Google has at least 173 issued patents as well as over two hundred pending applications. That doesn't include the various patents (such as the PageRank patent) that it is the exclusive licensee for but does not actually own (Stanford owns it). Google's software patent strategy dates back to at least 1997, when it filed this application, which actually predates the PageRank application.
- did the submitter actually read the claims, before asserting that it was obvious and/or anticipated?

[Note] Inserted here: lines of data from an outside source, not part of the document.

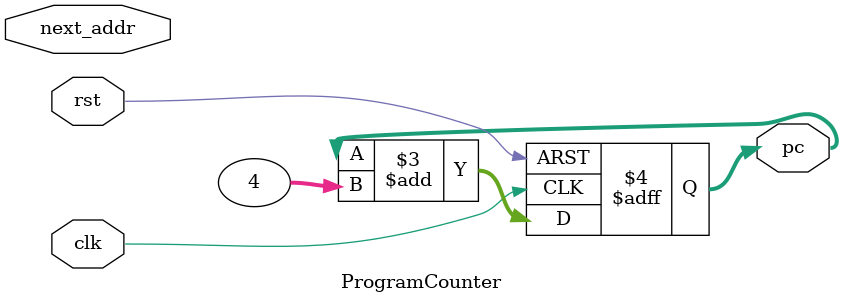
<source format=v>
module ProgramCounter (
  input wire clk,
  input wire rst,
  input wire [31:0] next_addr,
  output reg [31:0] pc
);

  always @(posedge clk or negedge rst) begin
    if (!rst)
      pc <= 0; // Reset to 0
    else
      pc <= pc + 4; // Update PC
  end
endmodule

</source>
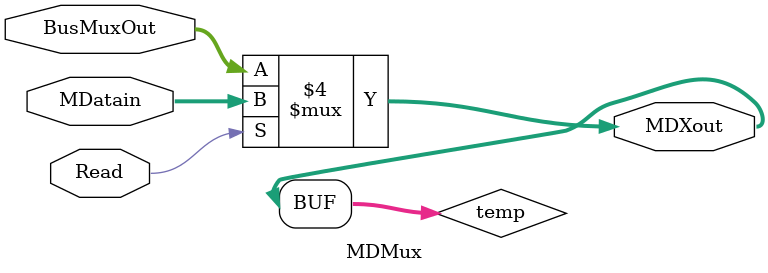
<source format=v>
module MDMux (Read, BusMuxOut, MDatain, MDXout);

input wire Read;
input wire [31:0] BusMuxOut, MDatain;
reg [31:0] temp;
output wire [31:0] MDXout;

always @ (Read) begin 

	if (Read == 0) 
		temp = BusMuxOut;
	else	
		temp = MDatain;
		
	end
	
assign MDXout = temp;

endmodule
</source>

Here's claim 1 (it's a monster): 1. A system for large-scale processing of data, comprising:
a plurality of processes executing on a plurality of interconnected processors;
the plurality of processes including a master process, for coordinating a data processing job for processing a set of input data, and worker processes;
the master process, in response to a request to perform the data processing job, assigning input data blocks of the set of input data to respective ones of the worker processes;
each of a first plurality of the worker processes including an application-independent map module for retrieving a respective input data block assigned to the worker process by the master process and applying an application-specific map operation to the respective input data block to produce intermediate data values, wherein at least a subset of the intermediate data values each comprises a key/value pair, and wherein at least two of the first plurality of the worker processes operate simultaneously so as to perform the application-specific map operation in parallel on distinct, respective input data blocks; a partition operator for processing the produced intermediate data values to produce a plurality of intermediate data sets, wherein each respective intermediate data set includes all key/value pairs for a distinct set of respective keys, and wherein at least one of the respective intermediate data sets includes respective ones of the key/value pairs produced by a plurality of the first plurality of the worker processes; and
each of a second plurality of the worker processes including an application-independent reduce module for retrieving data, the retrieved data comprising at least a subset of the key/value pairs from a respective intermediate data set of the plurality of intermediate data sets and applying an application-specific reduce operation to the retrieved data to produce final output data corresponding to the distinct set of respective keys in the respective intermediate data set of the plurality of intermediate data sets, and wherein at least two of the second plurality of the worker processes operate simultaneously so as to perform the application-specific reduce operation in parallel on multiple respective subsets of the produced intermediate data values.
That's one heck of a detailed claim. Infringement would require some effort; anticipation (every limitation appearing in a single document, arranged in the same manner as the claim) is unlikely.
All documents at http://patft.uspto.gov/ are issued patents.
I've noticed that when you do a google search and mouseover the links, it shows the direct link in the status bar, but that is a lie. If you look at the actual URL in the link properties, you'll see that it redirects through google. Sneaky.
Disclaimer: IANAL. This post is, however, legal advice, and creates an attorney-client relationship.